Could it be: Dejando esto de lado, el 59% de los encuestados piensa que las inversiones en energía sustentable llegarán a 500 mil millones para 2020. THANKS TO WHOEVER MAY HELP


----------



## k-in-sc

Dejando esto de lado 
Based on this confidence ...


----------



## moticavagnaro

What about: ´en base a esto´, or ´tomando estos datos como base´?


----------



## k-in-sc

Well, it's not "datos," just a "sentimiento de confianza."
But "en base a esto" might work. I'm not a native, though.


----------



## moticavagnaro

It might or it makes sense? Thank you.


----------



## moticavagnaro

What about: Confiando en esto.....?


----------



## k-in-sc

Think about what it's saying.

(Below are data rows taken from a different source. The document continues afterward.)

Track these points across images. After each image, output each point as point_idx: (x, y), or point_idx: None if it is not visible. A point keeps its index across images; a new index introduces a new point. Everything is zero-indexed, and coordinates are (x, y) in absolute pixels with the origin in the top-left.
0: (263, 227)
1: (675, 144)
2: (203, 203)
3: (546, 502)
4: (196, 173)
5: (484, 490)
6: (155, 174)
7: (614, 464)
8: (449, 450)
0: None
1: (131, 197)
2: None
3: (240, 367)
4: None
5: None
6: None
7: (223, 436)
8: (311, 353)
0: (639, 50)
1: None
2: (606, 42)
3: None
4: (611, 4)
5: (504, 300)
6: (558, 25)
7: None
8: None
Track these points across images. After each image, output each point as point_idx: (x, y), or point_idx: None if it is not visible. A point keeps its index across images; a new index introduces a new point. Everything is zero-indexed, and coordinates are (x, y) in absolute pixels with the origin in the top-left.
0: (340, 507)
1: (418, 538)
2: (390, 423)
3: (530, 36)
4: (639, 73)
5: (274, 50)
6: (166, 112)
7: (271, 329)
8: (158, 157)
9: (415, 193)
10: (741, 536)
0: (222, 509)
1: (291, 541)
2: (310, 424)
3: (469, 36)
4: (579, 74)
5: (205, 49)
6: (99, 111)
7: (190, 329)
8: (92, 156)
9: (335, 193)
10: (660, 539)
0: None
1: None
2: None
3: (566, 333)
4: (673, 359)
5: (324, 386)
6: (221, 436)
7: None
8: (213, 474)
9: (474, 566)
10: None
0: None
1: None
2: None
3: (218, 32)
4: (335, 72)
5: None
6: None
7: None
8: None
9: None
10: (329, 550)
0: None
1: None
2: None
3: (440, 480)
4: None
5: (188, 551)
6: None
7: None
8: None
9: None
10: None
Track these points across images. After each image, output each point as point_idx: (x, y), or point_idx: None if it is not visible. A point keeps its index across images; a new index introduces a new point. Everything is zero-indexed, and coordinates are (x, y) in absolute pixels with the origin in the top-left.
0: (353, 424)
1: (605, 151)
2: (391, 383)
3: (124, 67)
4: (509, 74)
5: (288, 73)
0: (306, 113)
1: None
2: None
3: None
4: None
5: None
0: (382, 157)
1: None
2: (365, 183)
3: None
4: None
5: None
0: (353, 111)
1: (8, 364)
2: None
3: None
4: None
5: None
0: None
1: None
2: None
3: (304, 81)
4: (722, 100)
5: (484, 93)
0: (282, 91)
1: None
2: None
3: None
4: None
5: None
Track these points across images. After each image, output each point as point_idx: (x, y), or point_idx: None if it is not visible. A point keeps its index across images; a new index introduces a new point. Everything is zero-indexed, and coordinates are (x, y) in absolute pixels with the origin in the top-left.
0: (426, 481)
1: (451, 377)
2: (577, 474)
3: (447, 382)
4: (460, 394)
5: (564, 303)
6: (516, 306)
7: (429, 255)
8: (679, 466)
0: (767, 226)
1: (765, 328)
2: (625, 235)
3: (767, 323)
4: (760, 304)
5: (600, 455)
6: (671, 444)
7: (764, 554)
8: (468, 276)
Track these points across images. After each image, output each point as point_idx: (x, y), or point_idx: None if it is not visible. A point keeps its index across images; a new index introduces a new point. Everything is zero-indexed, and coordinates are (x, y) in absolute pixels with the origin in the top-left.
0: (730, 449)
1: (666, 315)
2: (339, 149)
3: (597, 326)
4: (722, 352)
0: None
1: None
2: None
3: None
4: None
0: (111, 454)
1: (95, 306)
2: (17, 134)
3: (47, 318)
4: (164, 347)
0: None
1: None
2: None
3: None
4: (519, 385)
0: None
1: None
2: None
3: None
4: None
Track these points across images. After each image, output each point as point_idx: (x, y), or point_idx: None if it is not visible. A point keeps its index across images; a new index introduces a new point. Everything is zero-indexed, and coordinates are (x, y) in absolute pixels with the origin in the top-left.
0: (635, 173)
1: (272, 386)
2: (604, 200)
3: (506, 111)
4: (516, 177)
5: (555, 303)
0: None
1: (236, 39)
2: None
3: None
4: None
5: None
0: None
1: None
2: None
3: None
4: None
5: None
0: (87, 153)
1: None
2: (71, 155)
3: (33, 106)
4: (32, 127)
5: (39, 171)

The first sentence says there is confidence in the future of the entire energy sector. The second says that general confidence underlies optimism specifically about sustainable energy.


----------



## moticavagnaro

Think I got it. Thanks a lot


----------



## k-in-sc

Sorry I can't tell you what to say -- I'm not a native. I was hoping someone else would show up. But at any rate, would you mind posting your translation, for posterity?


----------



## aztlaniano

_A raíz de/Como consecuencia de_ esta confianza (en la rápida recuperación del sector) ...


----------



## Andoush

¡Hola Moti y K-in-sc!

Me parece que esta expresión contiene varios matices diferentes. No sé si existe una traducción exacta en español. Les propongo las siguiente opciones:

"en base a esta confianza, ..."
"como consecuencia de dicha confianza,..."
"en lo que se refiere a dicha confianza,..."
"lo que es más,..."
"así,..."
"para ser precisos,..."

¡Espero haber ayudado un pelín! )


----------



## k-in-sc

Thanks guys! I'd lean toward a construction that didn't imply the second situation *resulted from* the first, only that it was *related to* it. So I was looking at "en lo que se refiere a dicha confianza,..." but I'm not really sure what that would be in English :S


----------



## moticavagnaro

Thanks k-in-sc, Andoush and anztlaniano!!!!
I thought the second statement was a consequence of the first, but if it does not *result from* but is *related to* the second, what about: en relación a esa confianza.... Maybe I´d like best: Por la confianza en la recuperación del sector....etc.etc.


----------



## Andoush

Sí, me parece que estaría bien.
"*En* relación *con *esta confianza, el 59% de..."
"*Con* relación *a* esta confianza, el 59% de..."


----------



## moticavagnaro

I guess that´s the end of it. At one point I even thought of suppressing the whole thing and add a colon after the first statement. THANK YOU VERY MUCH TO ALL OF YOU. Meet at some future time in the forums


----------



## k-in-sc

Thanks all! We tired poor Moti out


----------